We found that staff sought consent before they delivered care to people. People who did not have the mental capacity to make specific decisions had their capacity appropriately assessed and decisions made in their best interests where relevant. We found people's needs were adequately assessed prior to and on admission to ensure their needs were met. Staff were provided with sufficient information to ensure they knew about people's care needs. The provider acted in accordance with relevant safeguarding procedures. People who needed to be were lawfully deprived of their liberty, and the provider ensured that any physical intervention that took place was done safely and by appropriately trained staff. Staff received an appropriate induction, training and support. Appropriate records were in place to record the care people received, but some information we requested was not available during or after our inspection.

5 March 2013

During a routine inspection

The three patients we spoke with told us about key staff members they could approach and discuss anything they needed to with. One patient told us, 'they're helping me a lot.' Another patient told us, 'I go along to the activities sessions. I talk to the psychologist, the nurse and the medical team.'

Arrangements for the completion of assessments of capacity to consent to treatment needed to be improved.

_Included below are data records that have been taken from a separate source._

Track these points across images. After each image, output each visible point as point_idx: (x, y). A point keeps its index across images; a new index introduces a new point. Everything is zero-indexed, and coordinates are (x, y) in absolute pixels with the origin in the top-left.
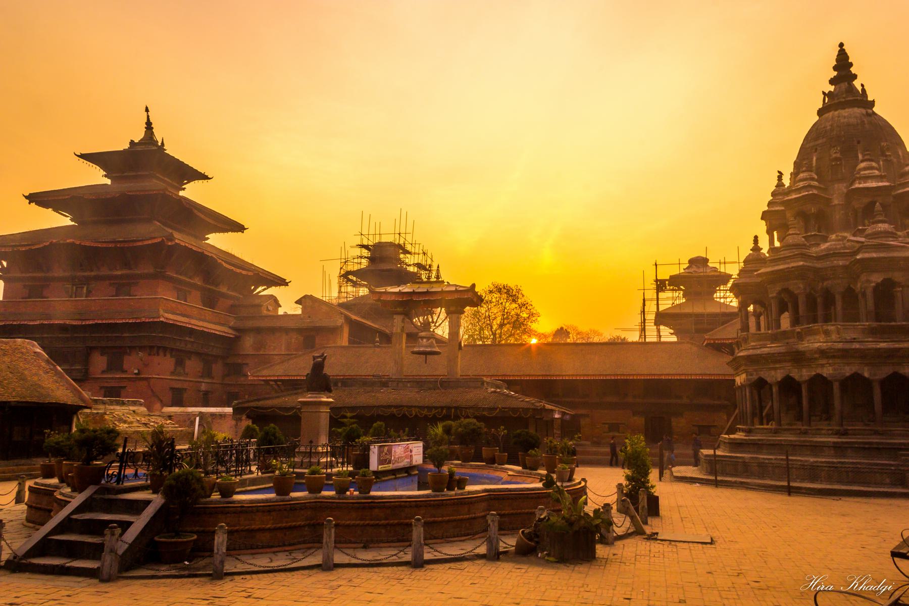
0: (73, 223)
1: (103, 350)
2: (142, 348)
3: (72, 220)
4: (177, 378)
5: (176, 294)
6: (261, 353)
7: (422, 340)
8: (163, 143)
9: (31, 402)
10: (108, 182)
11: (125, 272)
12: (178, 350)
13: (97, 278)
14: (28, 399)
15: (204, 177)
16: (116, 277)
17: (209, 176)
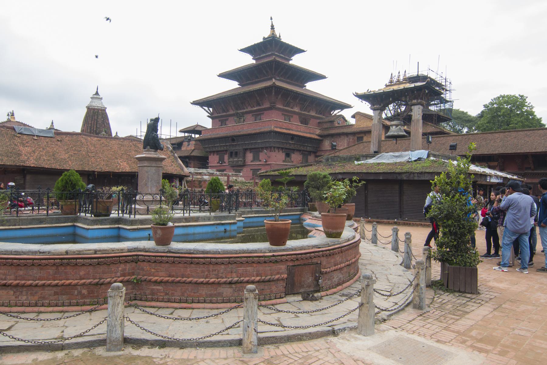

There were appropriate care planning and delivery arrangements in place. Care plans were in place for patients in the service, which identified their needs and how they would be met.

The provider has taken steps to provide care in an environment that is suitably designed and adequately maintained.

There were appropriate numbers of staff on duty. However, the provision of staff supervision sessions had not improved since our last inspection

21 July 2011

During an inspection in response to concerns

People we spoke to who use the service said that probably due to memory problems they were not aware of the details of their care plan, but that we could examine it if we needed to as part of the inspection. They said that they did speak with the staff when they need things to be done differently and that they were listened to.

Overall, the feedback we received from people who live at the home was very complimentary about the way staff respected their rights and encouraged them to get involved in the running of their home. They said that staff knew what care was needed and that they do things the way people who use the service want them to.

People told us staff listened to them and respected their privacy and dignity. Some relevant comments we received from people who use the service received were : 'The staff are never rude and are always respectful to me', 'I was very depressed and disabled when I came here first, but every member of staff has always been very kind, caring and polite to me', 'I feel staff do listen and show me nothing but respect', 'The staff are very professional and have done a very good job in helping me to get better', 'I needed a lot of help when I came here first but I always felt in safe hands'.

These comments were reflective of the overall comments of people we spoke to who live at the home.

Relatives said they had no concerns about the safety and wellbeing of their family member, and that staff provided good quality care.

People that we spoke to said that they felt safe and comfortable with staff supporting them. They said that they had regularly been asked about things like what food they would like, and how they liked to be supported.

Mental Health Act Commissioner reports

Each year, we visit all NHS trusts and independent providers who care for people whose rights are restricted under the Mental Health Act to monitor the care they provide and check that patients' rights are met. Immediate concerns raised by patients on those visits are discussed, if appropriate, with hospital staff.

Our Mental Health Act Commissioners may carry out a number of visits to each provider over a 12-month period, during which they talk to detained patients, staff and managers about how services are provided. In the past, we summarised themes from the visits and published an annual statement followed by the provider's response where applicable. We are looking at different ways to indicate the outcomes of our monitoring in the future.